Das Projekt, unterstützt von der Aktion Mensch, schafft es nach bewährtem Lebenshilfe-Motto, den anderen Blickwinkel einzunehmen, das Miteinander zu fördern, die Selbstverständlichkeit im Umgang von behinderten und nicht-behinderten Menschen zu betonen. Inklusion, so heißt der Fachbegriff, beginnt eben im Kopf.

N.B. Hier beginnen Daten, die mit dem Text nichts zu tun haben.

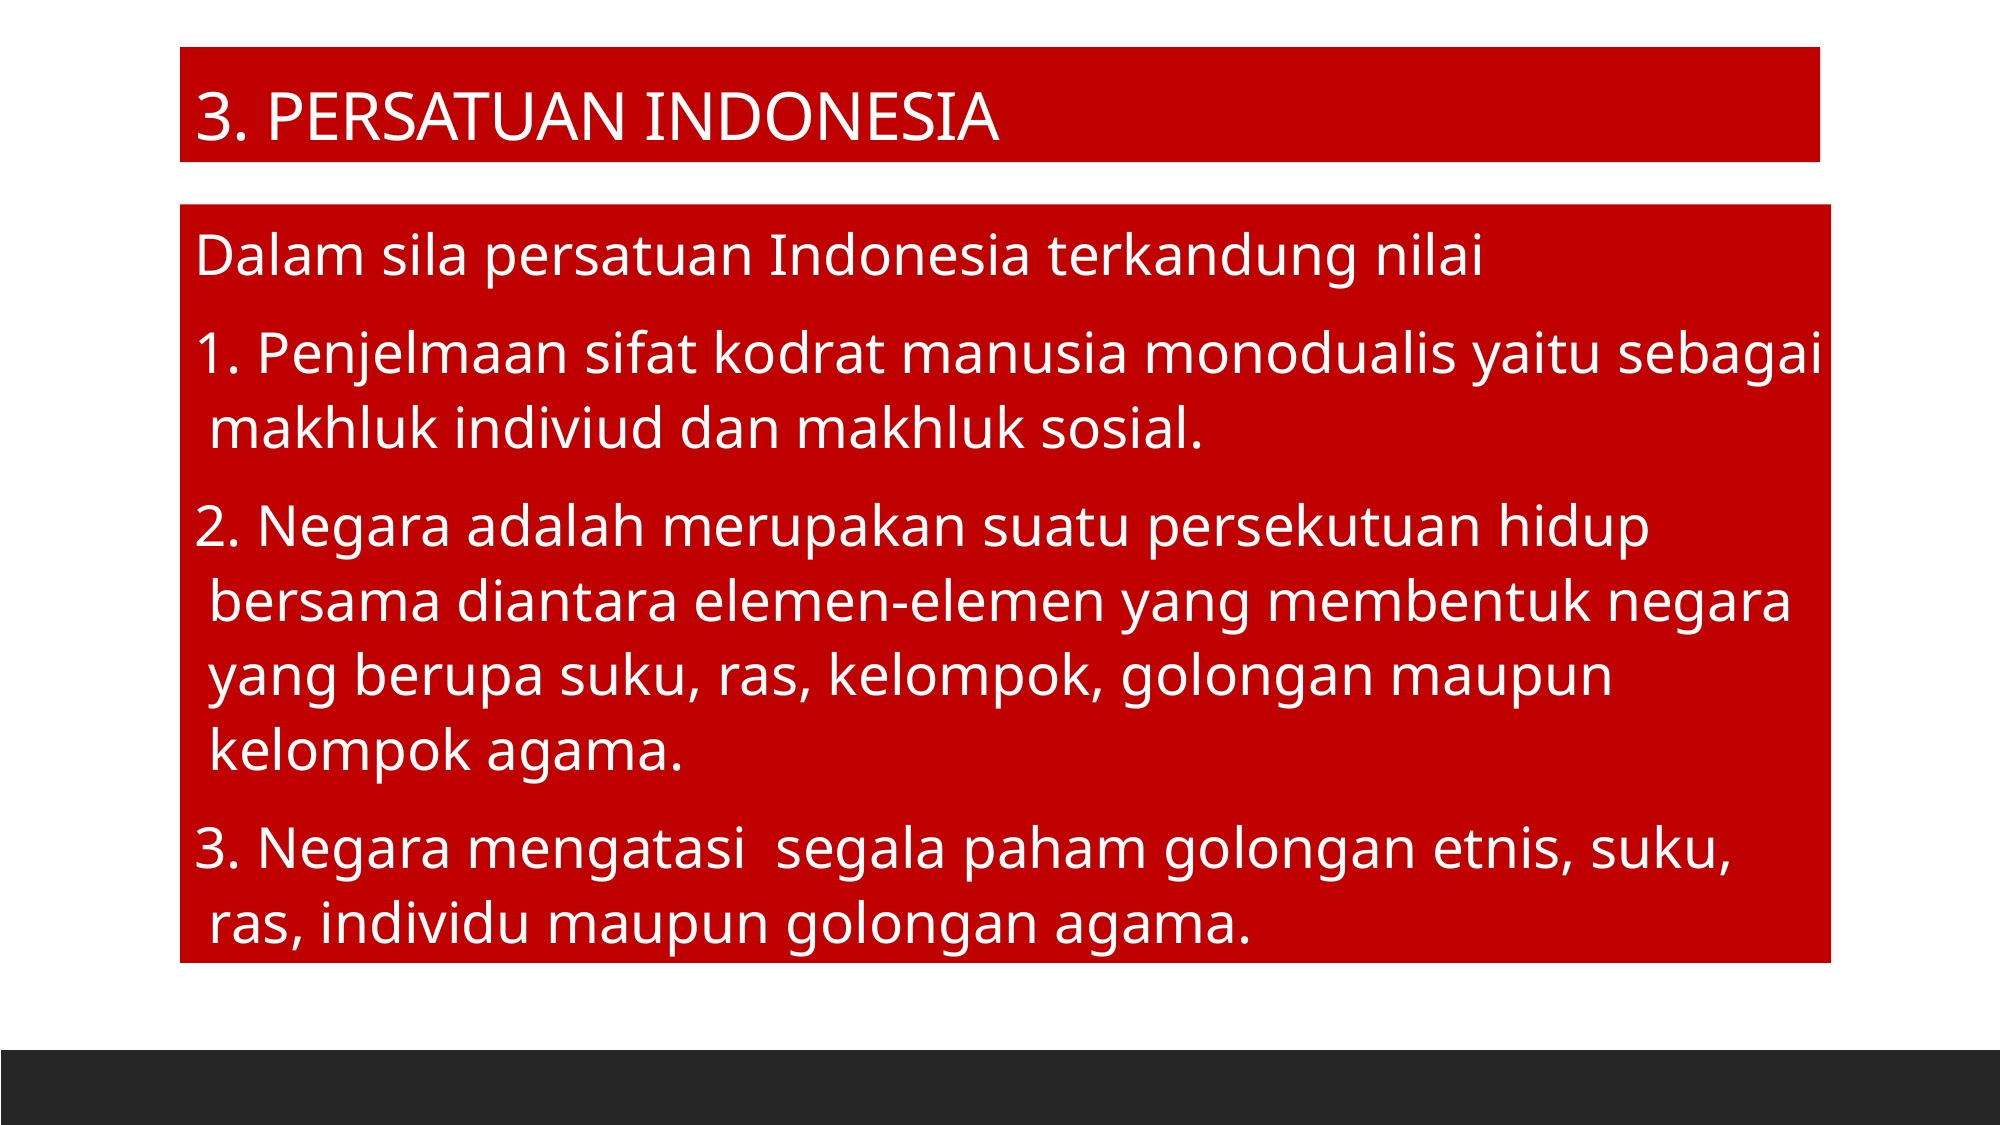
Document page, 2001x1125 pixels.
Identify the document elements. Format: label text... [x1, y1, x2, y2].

list Dalam sila persatuan Indonesia terkandung nilai 1. Penjelmaan sifat kodrat manusia monodualis yaitu sebagai makhluk indiviud dan makhluk sosial. 2. Negara adalah merupakan suatu persekutuan hidup bersama diantara elemen-elemen yang membentuk negara yang berupa suku, ras, kelompok, golongan maupun kelompok agama. 3. Negara mengatasi segala paham golongan etnis, suku, ras, individu maupun golongan agama. [180, 204, 1832, 963]
title 3. PERSATUAN INDONESIA [180, 47, 1821, 163]
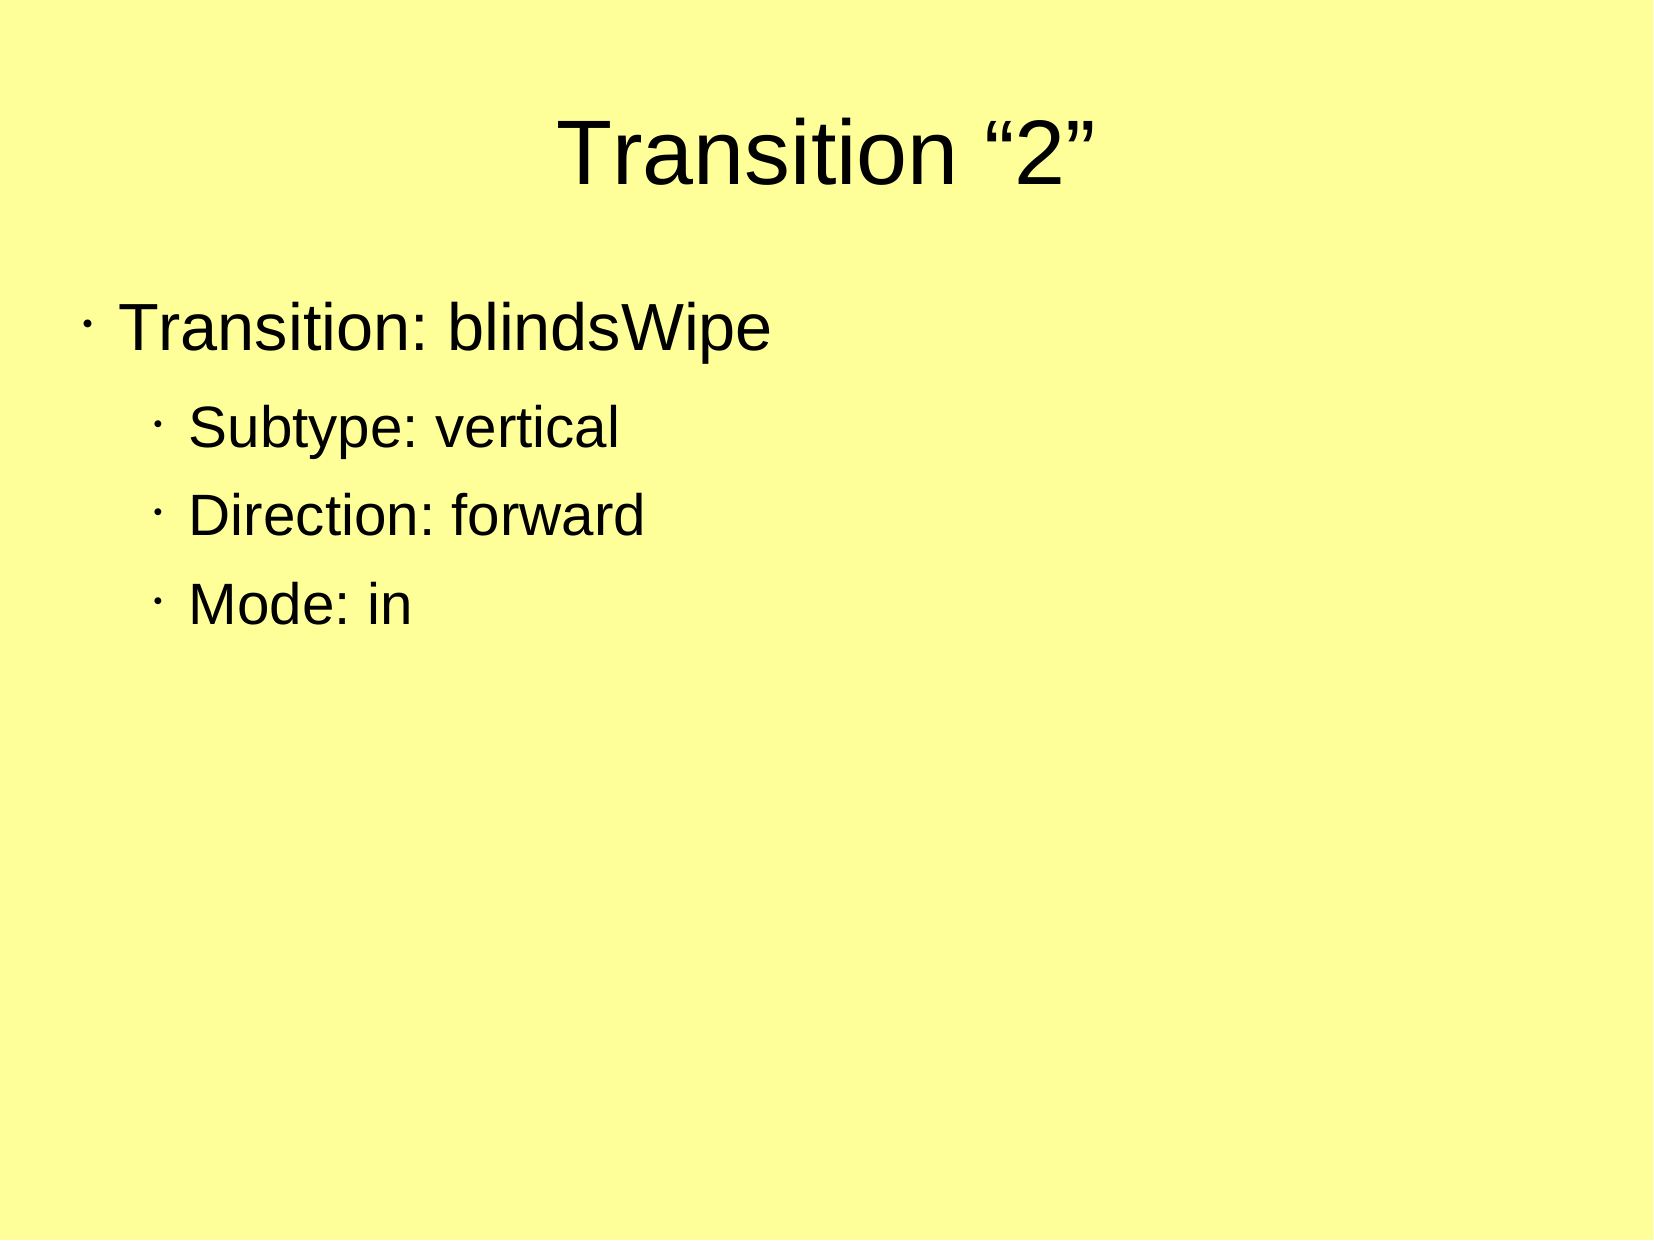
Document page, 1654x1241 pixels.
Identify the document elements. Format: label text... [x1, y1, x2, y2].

title Transition “2” [82, 49, 1571, 257]
list Transition: blindsWipe Subtype: vertical Direction: forward Mode: in [82, 290, 1571, 1080]
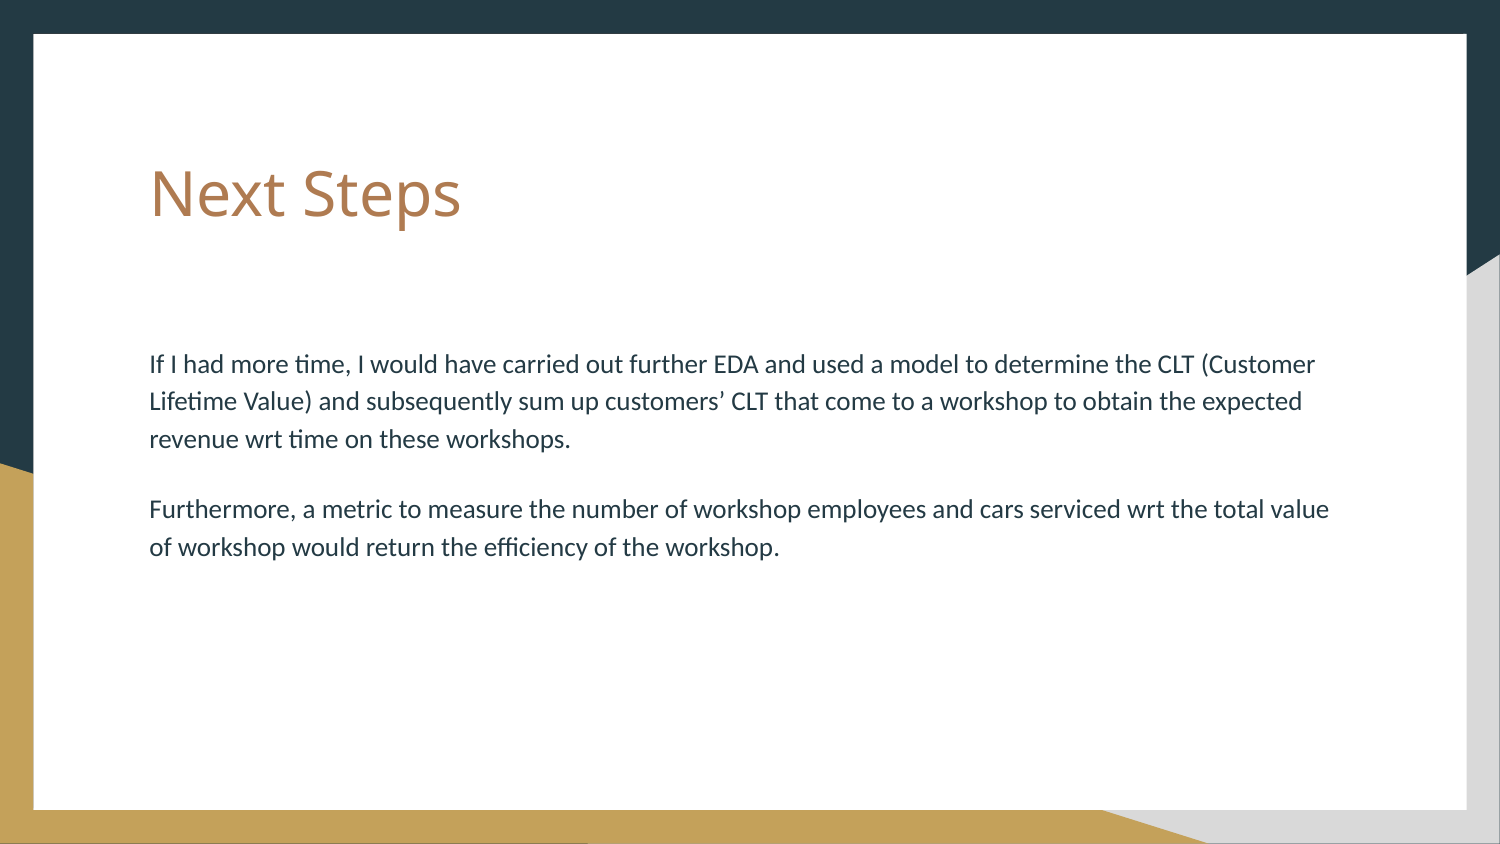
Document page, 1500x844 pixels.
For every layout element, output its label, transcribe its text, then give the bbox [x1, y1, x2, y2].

title Next Steps [134, 138, 1366, 296]
list If I had more time, I would have carried out further EDA and used a model to determine the CLT (Customer Lifetime Value) and subsequently sum up customers’ CLT that come to a workshop to obtain the expected revenue wrt time on these workshops. Furthermore, a metric to measure the number of workshop employees and cars serviced wrt the total value of workshop would return the efficiency of the workshop. [134, 326, 1366, 729]
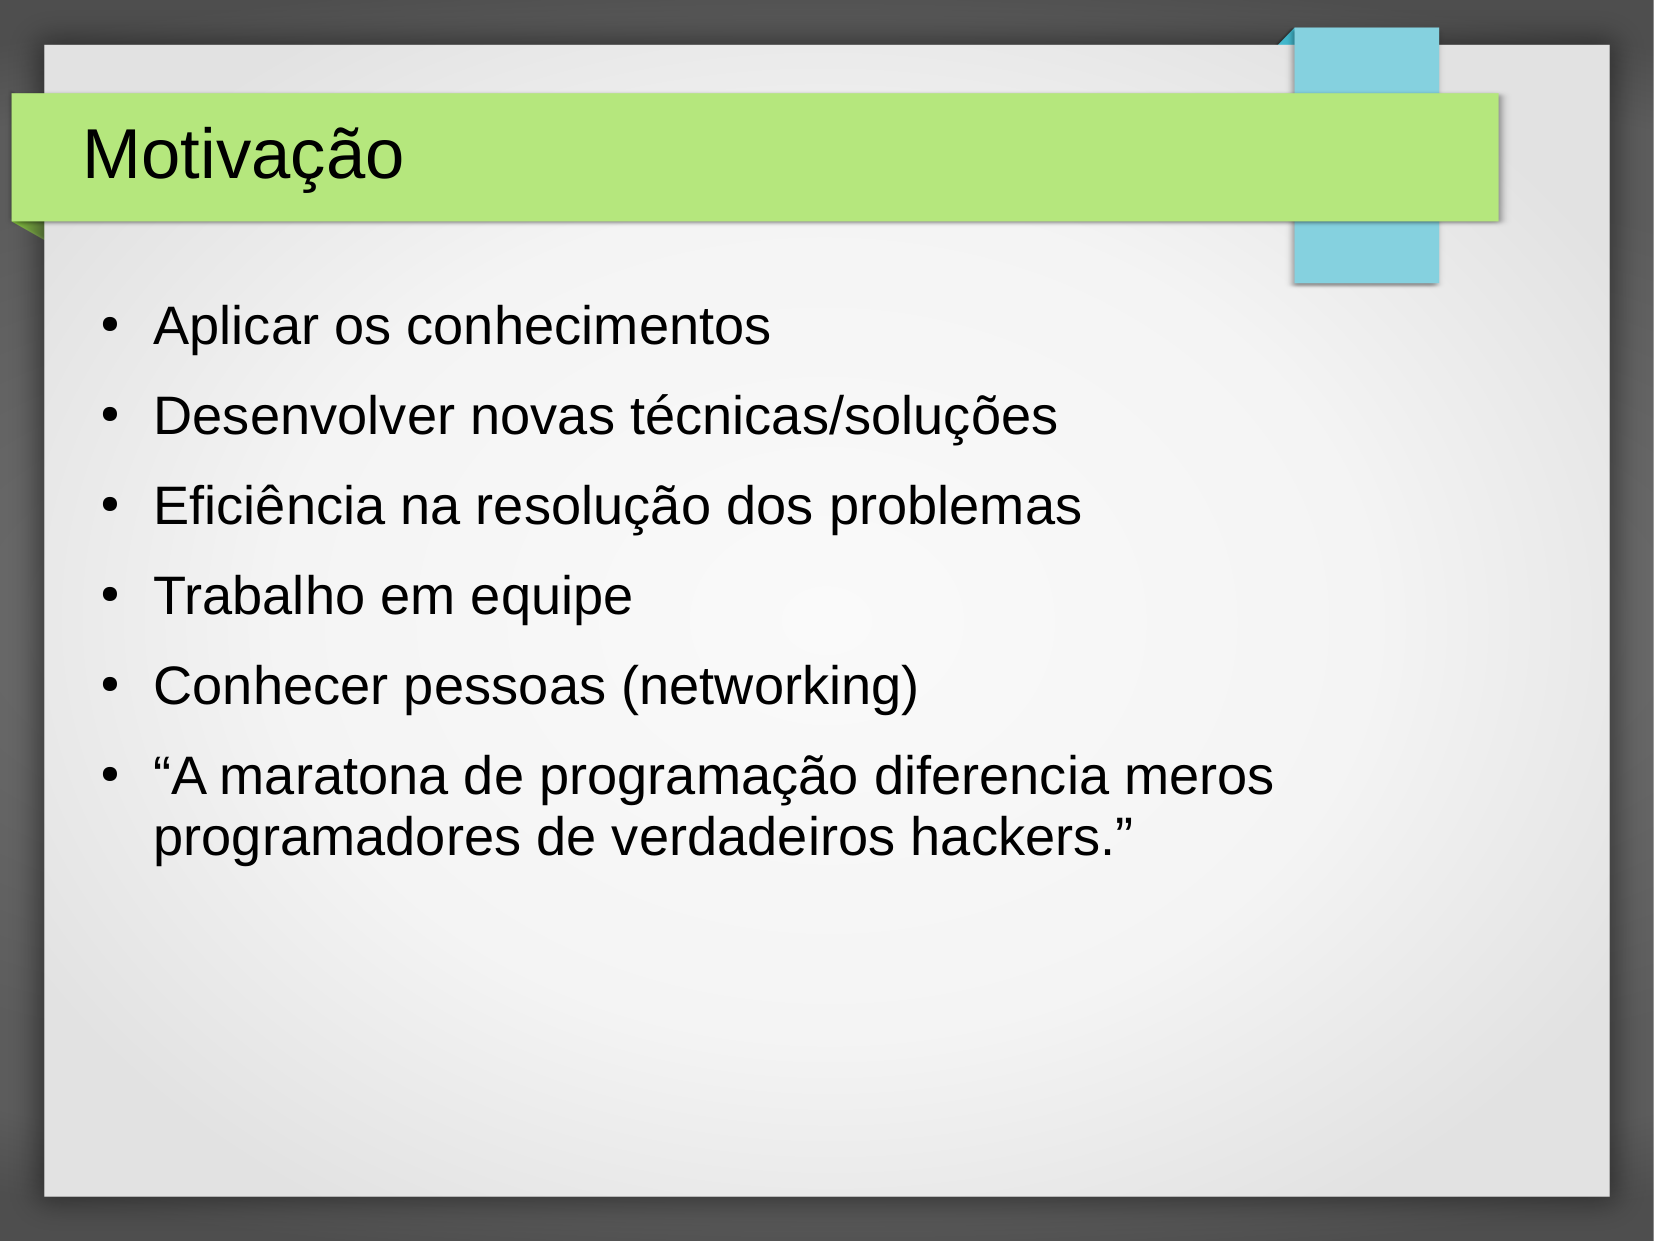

Träume und Wünsche. Jeder hat sie, die Menschen mit und ohne Behinderung, da sind alle gleich: Jürgen sagt, dass er gesehen werden will, „ich möchte dabei sein, will etwas erleben”. Und Nina möchte, wenn sie denn in ihre neue Wohnung gezogen ist, Einrad fahren lernen. Adam träumt von einem kleinen Bistro und einem gemeinsamen Kochspektakel mit Alfons Schuhbeck, Helmut wünscht sich „ein kleines Häuschen in der Eifel, wo ich ungestört arbeiten kann”, Saskia wäre so gerne wie Ronja Räubertochter, und André würde so gerne mal mit dem Geländewagen die Wüste durchqueren. Und die Mehrwertsteuer will er senken.

„Wir alle haben unsere Lebenswirklichkeiten, unsere Lebensträume und -wünsche. Diese Wünsche und Träume sind bei jedem Menschen andere - und wiederum bei vielen ähnlich”, sagt Michael Kleinen, der für die Lebenshilfe in Heinsberg das Projekt betreut hat.

Auf dem Tisch liegt nun diese feine Broschüre, zu der Saskia Zimmer, Carsten Preis, Helmut Wichlatz und Thorsten Karbach die Texte beigesteuert haben, und der Heike Lachmann mit ihren Fotos und Martin Drescher mit seinem Layout ein unverwechselbares Profil gegeben haben.

Einfühlsam, informativ, angenehm locker sind die Porträts über Alexandra, Manfred, Nina, Pia, Jürgen, Bettina, Erika, André und Adam.

Erika sagt, sie rede gerne Klartext. Und Jürgen liebt nichts so sehr wie das Gespräch mit anderen Menschen.

An besagtem Wochenende wurde viel geredet, miteinander. Man sieht es dem lesenswerten Ergebnis an.

Die Broschüre „Normal? sind wir doch alle nicht!” steht ab heute auf der Homepage der Lebenshilfe unter http://www.lebenshilfe-heinsberg.de zum kostenlosen Download bereit.

Gedruckte Exemplare gibt es bei der Lebenshilfe in Heinsberg, Richard-Wagner-Straße 5, Telefon 02452 / 969100. Gesendet werden auch Radiospots.